CAMPUS
Hurra, ich lebe noch!
HU-Psychologe Benedikt Reuter gibt Tipps gegen Flugangst
Der Sitz ist eingenommen, der Sicherheitsgurt angelegt. Doch die Hände umgreifen verkrampft die Armlehnen. Was hat dieses merkwürdige Rauschen zu bedeuten? Warum eilt die Stewardess mit besorgter Miene ins Cockpit? Und dann noch dieser Mittelsitz – da kommt man doch überhaupt nicht raus, wenn etwas passiert!
Viele Menschen kennen solche Gedanken. Laut einer Befragung des Instituts für Demoskopie Allensbach leiden etwa 15 Prozent aller Menschen unter Flugangst. Manche reagieren darauf, indem sie einfach nie fliegen; andere hingegen, die beruflich mobil sein müssen, betreten regelmäßig mit weichen Knien, flauem Magen und feuchten Händen die Kabine. „Die Flugangst zählt zu den spezifischen Phobien“, erklärt Benedikt Reuter, Psychologischer Psychotherapeut und wissenschaftlicher Mitarbeiter der Hochschulambulanz des Instituts für Psychologie der Humboldt-Universität. Sie kann aber auch als Teil einer Agoraphobie auftreten. Unter Agoraphobie verstehen die Fachleute eine starke Angst vor Orten und Situationen, in denen Flucht schwer möglich ist – beispielsweise Aufzug oder eben Flugzeug.
Vermeidungsstrategien lösen das Problem nicht
In Internetforen und Zeitungsartikeln finden sich zahlreiche Tipps für von Flugangst geplagte Zeitgenossen. So wird etwa empfohlen, einen Gangplatz zu wählen, sich mit Hörbüchern abzulenken oder das Kabinenpersonal vorab über seine Angst zu informieren. Alle diese Maßnahmen können durchaus dazu beitragen, mit der Flugangst umzugehen, sagt Benedikt Reuter. Das eigentliche Problem lösen sie nach seinen Worten jedoch nicht. „Denn es handelt sich um Vermeidungsstrategien, die eingesetzt werden, um sich nicht mit seiner Angst zu konfrontieren.“
Angst aushalten lernen
Hilft es denn, sich mit den Fakten rund ums Fliegen vertraut zu machen und beispielsweise zu erfahren, dass ein Flugzeug selbst in schweren Turbulenzen nicht abstürzt? „Die rationale Ebene ist eine wichtige Voraussetzung, um die Angst zu bewältigen“, sagt Reuter dazu. „Aber in der Regel reicht es nicht, sich mit den Fakten auseinanderzusetzen.“ Vielmehr müssen Betroffene einen entscheidenden Schritt weitergehen und das Problem an der Wurzel packen: „Sie müssen die gefürchtete Situation aufsuchen und die Angst aushalten lernen“, erklärt Reuter. Dann nämlich stellt der Patient fest, dass das befürchtete Ereignis – also etwa der Flugzeugabsturz – gar nicht eintritt und die Angstsymptome auch ohne Vermeidungsstrategien abklingen.

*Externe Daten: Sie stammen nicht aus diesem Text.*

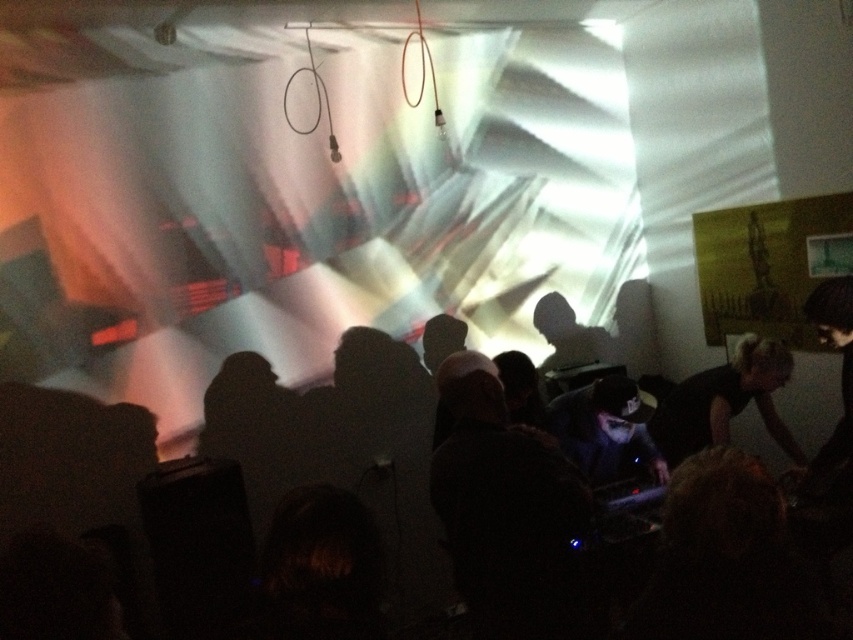
Question: Which of the following is the farthest from the observer?

Choices:
 (A) black matte shirt at right
 (B) dark hair at center

Answer: (B)

Question: Does dark hair at center appear on the left side of black matte shirt at right?

Choices:
 (A) yes
 (B) no

Answer: (A)

Question: Which point appears closest to the camera in this image?

Choices:
 (A) (361, 371)
 (B) (741, 356)

Answer: (B)

Question: Does dark hair at center come in front of black matte shirt at right?

Choices:
 (A) yes
 (B) no

Answer: (B)

Question: Considering the relative positions of dark hair at center and black matte shirt at right in the image provided, where is dark hair at center located with respect to black matte shirt at right?

Choices:
 (A) left
 (B) right

Answer: (A)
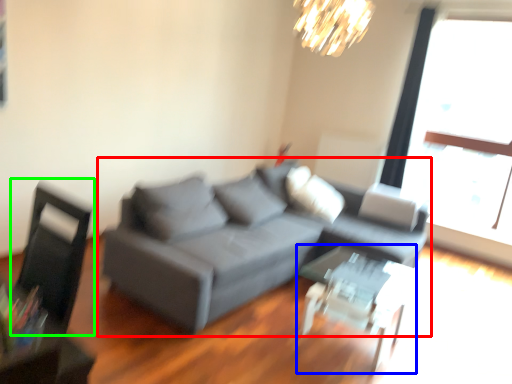
Question: Estimate the real-world distances between objects in this image. Which object is closer to studio couch (highlighted by a red box), table (highlighted by a blue box) or swivel chair (highlighted by a green box)?

Choices:
 (A) table
 (B) swivel chair

Answer: (A)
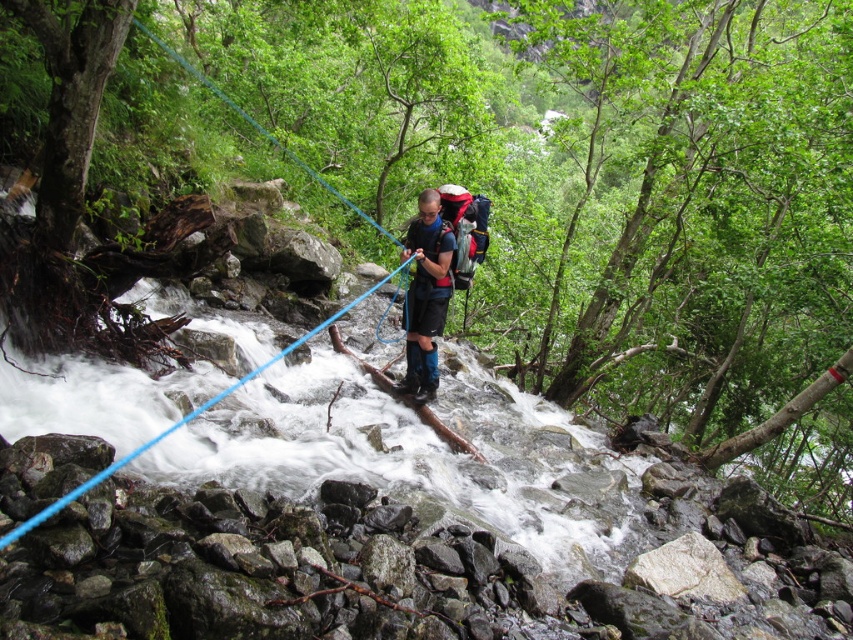
Question: Is matte black backpack at center smaller than blue synthetic rope at center?

Choices:
 (A) yes
 (B) no

Answer: (A)

Question: Which object appears closest to the camera in this image?

Choices:
 (A) matte black backpack at center
 (B) blue synthetic rope at center

Answer: (B)

Question: Which of the following is the farthest from the observer?

Choices:
 (A) (434, 273)
 (B) (247, 374)

Answer: (B)

Question: Does matte black backpack at center appear on the left side of blue synthetic rope at center?

Choices:
 (A) yes
 (B) no

Answer: (B)

Question: From the image, what is the correct spatial relationship of matte black backpack at center in relation to blue synthetic rope at center?

Choices:
 (A) below
 (B) above

Answer: (A)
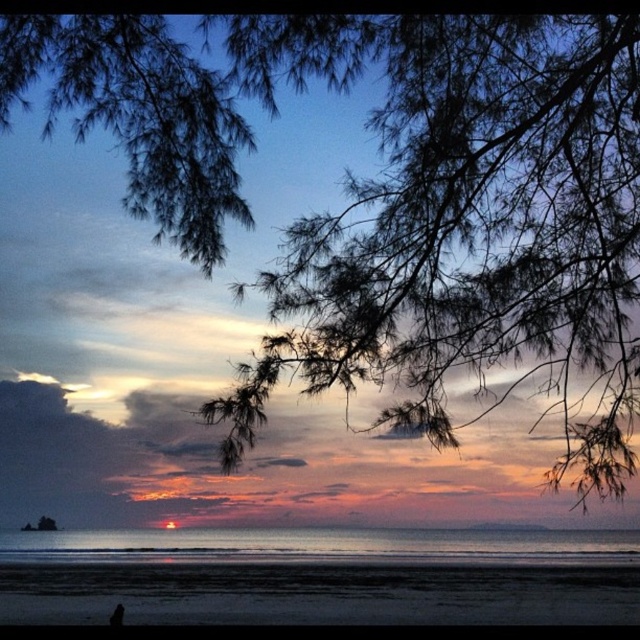
Is point (275, 586) less distant than point (109, 620)?

No, it is behind (109, 620).

Which is above, sandy beach at lower center or black matte person at lower left?

black matte person at lower left is higher up.

Identify the location of sandy beach at lower center. (317, 593).

Where is `sandy beach at lower center`? This screenshot has width=640, height=640. sandy beach at lower center is located at coordinates (317, 593).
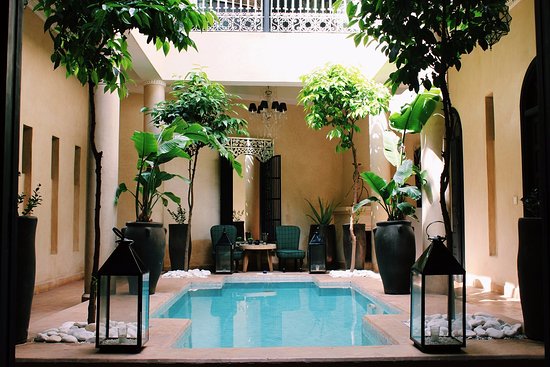
At what (x,y) coordinates should I click in order to perform the action: click on stool in between chairs. Please return your answer as a coordinate pair (x, y). This screenshot has width=550, height=367. Looking at the image, I should click on (256, 249).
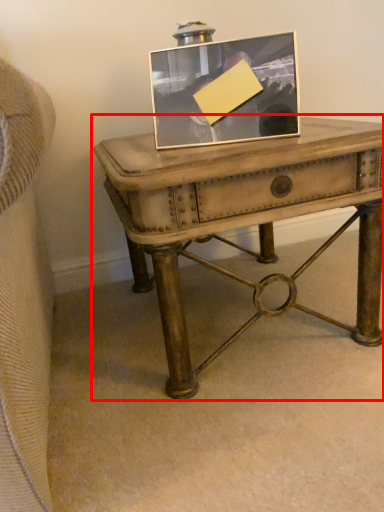
Question: From the image's perspective, what is the correct spatial relationship of table (annotated by the red box) in relation to picture frame?

Choices:
 (A) below
 (B) above

Answer: (A)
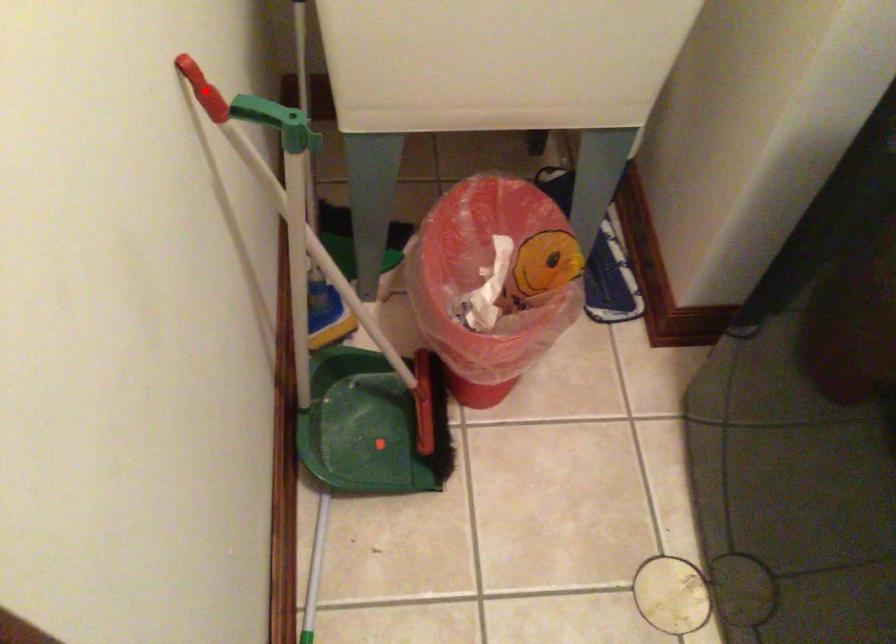
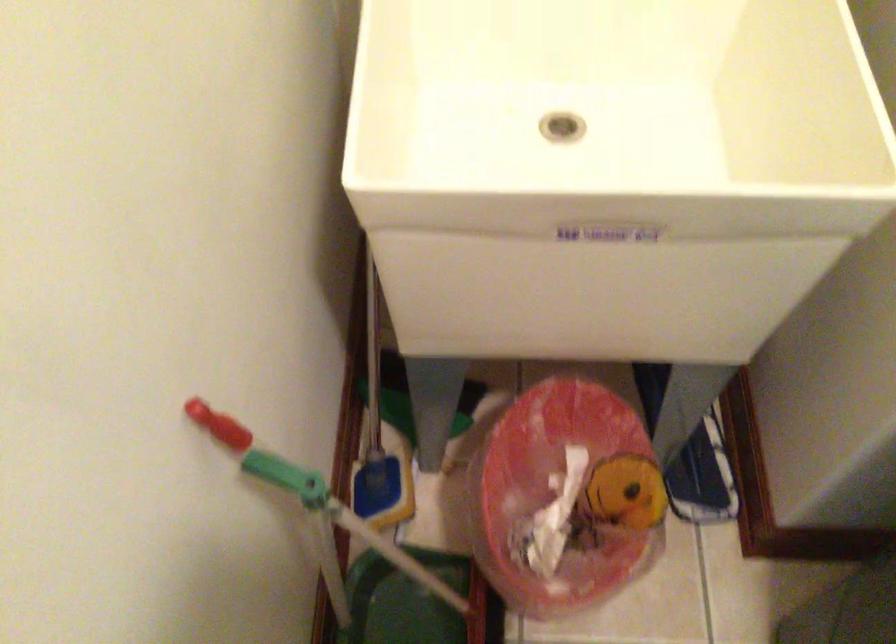
Question: I am providing you with two images of the same scene from different viewpoints. In image1, a red point is highlighted. Considering the same 3D point in image2, which of the following is correct?

Choices:
 (A) It is closer
 (B) It is farther

Answer: (A)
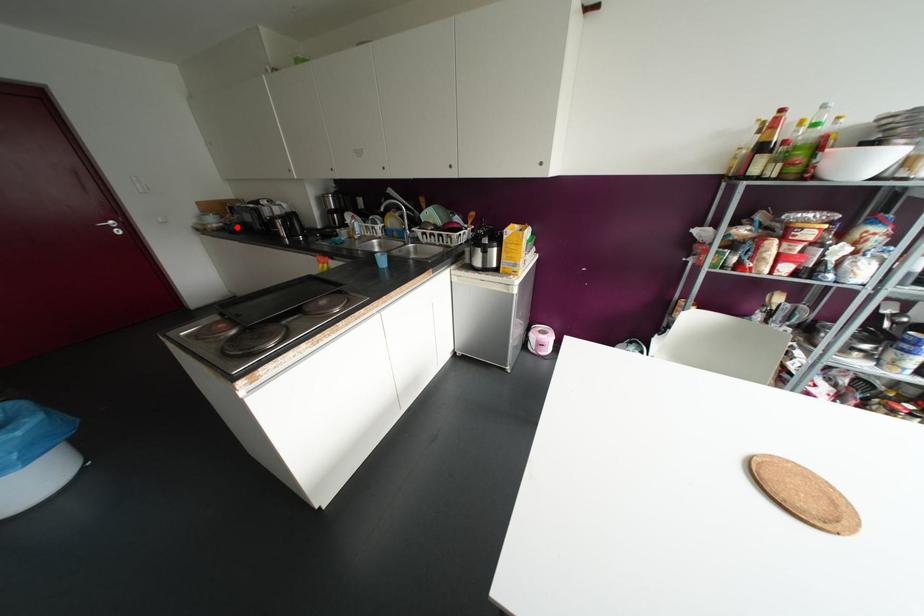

Als „Exposition in vivo“ bezeichnet die Verhaltenstherapie diesen Ansatz. Eine andere Möglichkeit ist die „Exposition in sensu“, bei der die gefürchtete Situation lediglich in Gedanken aufgesucht wird. „Das Training im Flugsimulator zeitigt durchaus Erfolge“, sagt Reuter. „Noch wirkungsvoller ist es aber, unter professioneller Anleitung real zu fliegen.“ Diese Möglichkeit bietet die Lufthansa mit Wochenendseminaren, auf deren Programm auch ein innerdeutscher Hin- und Rückflug steht. In Berlin bekommen Betroffene beispielsweise beim Zentrum für Psychotherapie der Humboldt-Universität verhaltenstherapeutische Hilfe.